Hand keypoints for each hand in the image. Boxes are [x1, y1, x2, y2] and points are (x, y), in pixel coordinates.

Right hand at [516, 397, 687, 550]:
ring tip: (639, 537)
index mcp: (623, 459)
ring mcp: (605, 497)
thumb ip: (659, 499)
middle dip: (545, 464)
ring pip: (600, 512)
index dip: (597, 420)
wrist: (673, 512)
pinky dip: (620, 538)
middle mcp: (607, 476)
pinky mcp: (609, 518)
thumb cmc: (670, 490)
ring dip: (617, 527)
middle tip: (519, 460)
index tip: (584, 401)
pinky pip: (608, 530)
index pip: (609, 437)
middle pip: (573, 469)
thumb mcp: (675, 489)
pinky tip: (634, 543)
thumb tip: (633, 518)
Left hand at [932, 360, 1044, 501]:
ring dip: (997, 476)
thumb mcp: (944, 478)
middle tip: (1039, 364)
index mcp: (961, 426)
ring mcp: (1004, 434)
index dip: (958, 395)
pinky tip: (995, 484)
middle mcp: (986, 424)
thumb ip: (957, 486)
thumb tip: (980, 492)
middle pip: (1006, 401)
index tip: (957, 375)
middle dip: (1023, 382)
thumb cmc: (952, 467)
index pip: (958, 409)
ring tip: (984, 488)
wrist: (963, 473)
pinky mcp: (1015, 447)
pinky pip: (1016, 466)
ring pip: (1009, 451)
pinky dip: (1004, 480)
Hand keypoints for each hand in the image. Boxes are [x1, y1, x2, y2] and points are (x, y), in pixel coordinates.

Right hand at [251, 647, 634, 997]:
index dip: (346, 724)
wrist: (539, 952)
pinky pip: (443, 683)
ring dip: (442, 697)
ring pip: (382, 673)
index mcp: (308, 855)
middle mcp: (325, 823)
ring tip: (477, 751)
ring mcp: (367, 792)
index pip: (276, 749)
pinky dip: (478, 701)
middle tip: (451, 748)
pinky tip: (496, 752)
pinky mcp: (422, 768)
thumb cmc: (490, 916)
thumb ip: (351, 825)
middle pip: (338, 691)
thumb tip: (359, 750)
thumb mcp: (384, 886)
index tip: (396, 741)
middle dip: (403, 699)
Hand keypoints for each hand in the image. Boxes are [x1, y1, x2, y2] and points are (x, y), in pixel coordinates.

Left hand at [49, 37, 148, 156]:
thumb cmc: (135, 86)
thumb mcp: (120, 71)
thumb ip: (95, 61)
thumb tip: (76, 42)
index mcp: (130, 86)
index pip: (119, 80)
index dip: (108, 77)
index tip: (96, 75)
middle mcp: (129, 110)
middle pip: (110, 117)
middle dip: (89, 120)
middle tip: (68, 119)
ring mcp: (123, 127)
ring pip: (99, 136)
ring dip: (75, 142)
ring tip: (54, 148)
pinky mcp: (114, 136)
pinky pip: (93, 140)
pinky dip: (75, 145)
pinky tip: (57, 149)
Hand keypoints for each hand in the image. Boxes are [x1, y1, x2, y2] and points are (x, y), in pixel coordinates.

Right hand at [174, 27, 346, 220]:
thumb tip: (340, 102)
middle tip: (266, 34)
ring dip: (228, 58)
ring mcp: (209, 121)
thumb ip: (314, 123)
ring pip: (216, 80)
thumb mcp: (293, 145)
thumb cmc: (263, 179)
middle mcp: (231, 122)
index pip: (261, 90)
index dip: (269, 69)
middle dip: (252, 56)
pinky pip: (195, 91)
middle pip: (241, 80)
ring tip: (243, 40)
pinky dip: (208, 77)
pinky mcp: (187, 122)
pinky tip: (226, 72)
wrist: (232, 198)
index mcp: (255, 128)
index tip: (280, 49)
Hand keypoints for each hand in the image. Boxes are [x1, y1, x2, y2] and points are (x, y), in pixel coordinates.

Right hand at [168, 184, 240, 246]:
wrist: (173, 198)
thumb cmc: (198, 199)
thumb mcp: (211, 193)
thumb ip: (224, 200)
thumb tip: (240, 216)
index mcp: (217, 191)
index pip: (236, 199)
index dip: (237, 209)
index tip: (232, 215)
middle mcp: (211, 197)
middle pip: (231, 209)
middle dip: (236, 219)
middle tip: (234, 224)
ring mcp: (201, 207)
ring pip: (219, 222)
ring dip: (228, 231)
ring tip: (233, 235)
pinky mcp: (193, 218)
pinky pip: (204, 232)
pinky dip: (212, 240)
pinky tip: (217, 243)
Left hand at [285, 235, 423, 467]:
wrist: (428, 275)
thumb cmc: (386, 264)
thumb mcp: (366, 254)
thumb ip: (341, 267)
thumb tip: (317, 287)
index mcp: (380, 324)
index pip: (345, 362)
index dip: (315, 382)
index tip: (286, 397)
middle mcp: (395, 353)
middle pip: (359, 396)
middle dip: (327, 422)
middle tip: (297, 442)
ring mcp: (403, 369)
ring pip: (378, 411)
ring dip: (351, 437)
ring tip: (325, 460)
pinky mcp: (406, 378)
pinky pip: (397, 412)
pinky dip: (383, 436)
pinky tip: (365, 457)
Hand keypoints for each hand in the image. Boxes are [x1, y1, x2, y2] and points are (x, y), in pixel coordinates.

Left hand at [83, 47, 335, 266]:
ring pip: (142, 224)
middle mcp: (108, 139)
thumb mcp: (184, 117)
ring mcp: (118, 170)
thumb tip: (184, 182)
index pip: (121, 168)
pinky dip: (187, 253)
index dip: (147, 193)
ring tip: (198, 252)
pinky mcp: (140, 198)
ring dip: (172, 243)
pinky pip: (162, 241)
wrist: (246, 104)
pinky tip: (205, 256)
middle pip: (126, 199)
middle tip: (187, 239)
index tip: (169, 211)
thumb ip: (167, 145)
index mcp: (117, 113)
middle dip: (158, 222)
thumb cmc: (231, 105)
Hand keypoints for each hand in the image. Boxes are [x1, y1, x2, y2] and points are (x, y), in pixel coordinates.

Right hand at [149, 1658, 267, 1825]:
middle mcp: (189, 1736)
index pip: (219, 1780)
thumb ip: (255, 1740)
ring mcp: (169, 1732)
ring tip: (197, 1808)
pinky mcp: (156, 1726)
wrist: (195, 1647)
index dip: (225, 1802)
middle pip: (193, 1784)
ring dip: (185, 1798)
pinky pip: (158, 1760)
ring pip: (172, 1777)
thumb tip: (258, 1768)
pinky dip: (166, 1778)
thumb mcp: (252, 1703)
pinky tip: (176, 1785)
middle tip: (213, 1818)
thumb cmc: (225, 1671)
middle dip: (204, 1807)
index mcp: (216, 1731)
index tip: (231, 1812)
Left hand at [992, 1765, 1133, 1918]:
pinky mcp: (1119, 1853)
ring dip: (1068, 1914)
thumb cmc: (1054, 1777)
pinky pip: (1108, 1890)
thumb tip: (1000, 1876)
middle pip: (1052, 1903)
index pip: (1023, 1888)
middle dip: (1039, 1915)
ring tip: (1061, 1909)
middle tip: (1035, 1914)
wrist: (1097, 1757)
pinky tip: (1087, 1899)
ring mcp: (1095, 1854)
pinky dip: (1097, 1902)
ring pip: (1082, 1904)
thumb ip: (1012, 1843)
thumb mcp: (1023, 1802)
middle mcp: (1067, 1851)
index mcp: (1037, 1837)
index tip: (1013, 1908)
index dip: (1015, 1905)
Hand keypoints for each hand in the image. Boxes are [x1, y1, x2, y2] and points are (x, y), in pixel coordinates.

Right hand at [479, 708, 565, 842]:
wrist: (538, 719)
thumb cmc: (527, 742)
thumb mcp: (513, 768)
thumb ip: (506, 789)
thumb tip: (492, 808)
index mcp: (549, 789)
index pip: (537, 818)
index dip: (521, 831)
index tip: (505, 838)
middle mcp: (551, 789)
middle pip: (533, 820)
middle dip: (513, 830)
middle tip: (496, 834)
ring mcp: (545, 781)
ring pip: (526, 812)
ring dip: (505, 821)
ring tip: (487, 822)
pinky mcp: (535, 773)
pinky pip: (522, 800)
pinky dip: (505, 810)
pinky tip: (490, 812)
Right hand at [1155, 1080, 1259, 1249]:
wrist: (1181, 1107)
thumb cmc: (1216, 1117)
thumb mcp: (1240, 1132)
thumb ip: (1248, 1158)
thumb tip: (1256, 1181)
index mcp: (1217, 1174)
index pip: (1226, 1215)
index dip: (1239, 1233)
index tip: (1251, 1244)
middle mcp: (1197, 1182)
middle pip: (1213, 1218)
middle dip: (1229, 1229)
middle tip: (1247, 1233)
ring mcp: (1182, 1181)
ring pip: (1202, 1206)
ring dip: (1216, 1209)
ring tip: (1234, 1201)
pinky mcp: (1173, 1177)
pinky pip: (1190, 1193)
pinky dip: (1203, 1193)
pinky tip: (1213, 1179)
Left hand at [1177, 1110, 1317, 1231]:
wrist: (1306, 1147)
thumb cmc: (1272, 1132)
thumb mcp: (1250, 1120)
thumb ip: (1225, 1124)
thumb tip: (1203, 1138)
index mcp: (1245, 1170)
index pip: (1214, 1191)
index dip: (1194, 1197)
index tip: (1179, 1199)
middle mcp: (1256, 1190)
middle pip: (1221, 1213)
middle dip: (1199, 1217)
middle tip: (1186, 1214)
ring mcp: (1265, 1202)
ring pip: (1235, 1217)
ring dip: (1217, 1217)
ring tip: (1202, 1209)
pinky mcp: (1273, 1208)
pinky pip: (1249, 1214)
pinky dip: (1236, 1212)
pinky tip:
--*--
Give again exactly, and only, the lines above starting at the one with "index mcp: (217, 191)" and ending at the one with "thumb cmc: (225, 1671)".

index mcp: (217, 191)
index pip: (236, 199)
index dip: (237, 209)
index tip: (232, 215)
middle mcp: (211, 197)
middle pip: (231, 209)
middle dip: (236, 219)
middle tip: (234, 224)
ring mcp: (201, 207)
ring pip: (219, 222)
ring dip: (228, 231)
ring tip: (233, 235)
pinky mcp: (193, 218)
pinky pip: (204, 232)
pinky dip: (212, 240)
pinky tip: (217, 243)
Left hand at [285, 235, 423, 467]:
wrist: (428, 275)
thumb cmc: (386, 264)
thumb mcp: (366, 254)
thumb ip: (341, 267)
thumb tip: (317, 287)
index mcp: (380, 324)
index pip: (345, 362)
index dip: (315, 382)
index tip: (286, 397)
middle mcp: (395, 353)
middle pip: (359, 396)
middle dip: (327, 422)
middle tip: (297, 442)
ring mcp: (403, 369)
ring pip: (378, 411)
ring dip: (351, 437)
ring tip: (325, 460)
pinky mcp: (406, 378)
pinky pip: (397, 412)
pinky dip: (383, 436)
pinky tip: (365, 457)
Hand keypoints for each hand in the image. Boxes are [x1, y1, x2, y2] and points are (x, y), in pixel coordinates.

Left hand at [83, 47, 335, 266]:
ring pip: (142, 224)
middle mcp: (108, 139)
thumb mcp: (184, 117)
ring mcp: (118, 170)
thumb tip: (184, 182)
index pip: (121, 168)
pinky dip: (187, 253)
index dip: (147, 193)
ring tip: (198, 252)
pinky mcp: (140, 198)
ring dip: (172, 243)
pinky pip: (162, 241)
wrist: (246, 104)
pinky tip: (205, 256)
middle pip: (126, 199)
middle tip: (187, 239)
index tip: (169, 211)
thumb ip: (167, 145)
index mcp: (117, 113)
middle dip: (158, 222)
thumb cmc: (231, 105)
Hand keypoints for each hand in the image. Boxes are [x1, y1, x2, y2] and points are (x, y), in pixel coordinates.

Right hand at [149, 1658, 267, 1825]:
middle mcp: (189, 1736)
index pip: (219, 1780)
thumb ip: (255, 1740)
ring mcp: (169, 1732)
ring tip: (197, 1808)
pinky mcp: (156, 1726)
wrist: (195, 1647)
index dip: (225, 1802)
middle pip: (193, 1784)
ring dip: (185, 1798)
pinky pip: (158, 1760)
ring pip: (172, 1777)
thumb tip: (258, 1768)
pinky dip: (166, 1778)
thumb mcp: (252, 1703)
pinky tip: (176, 1785)
middle tip: (213, 1818)
thumb cmc: (225, 1671)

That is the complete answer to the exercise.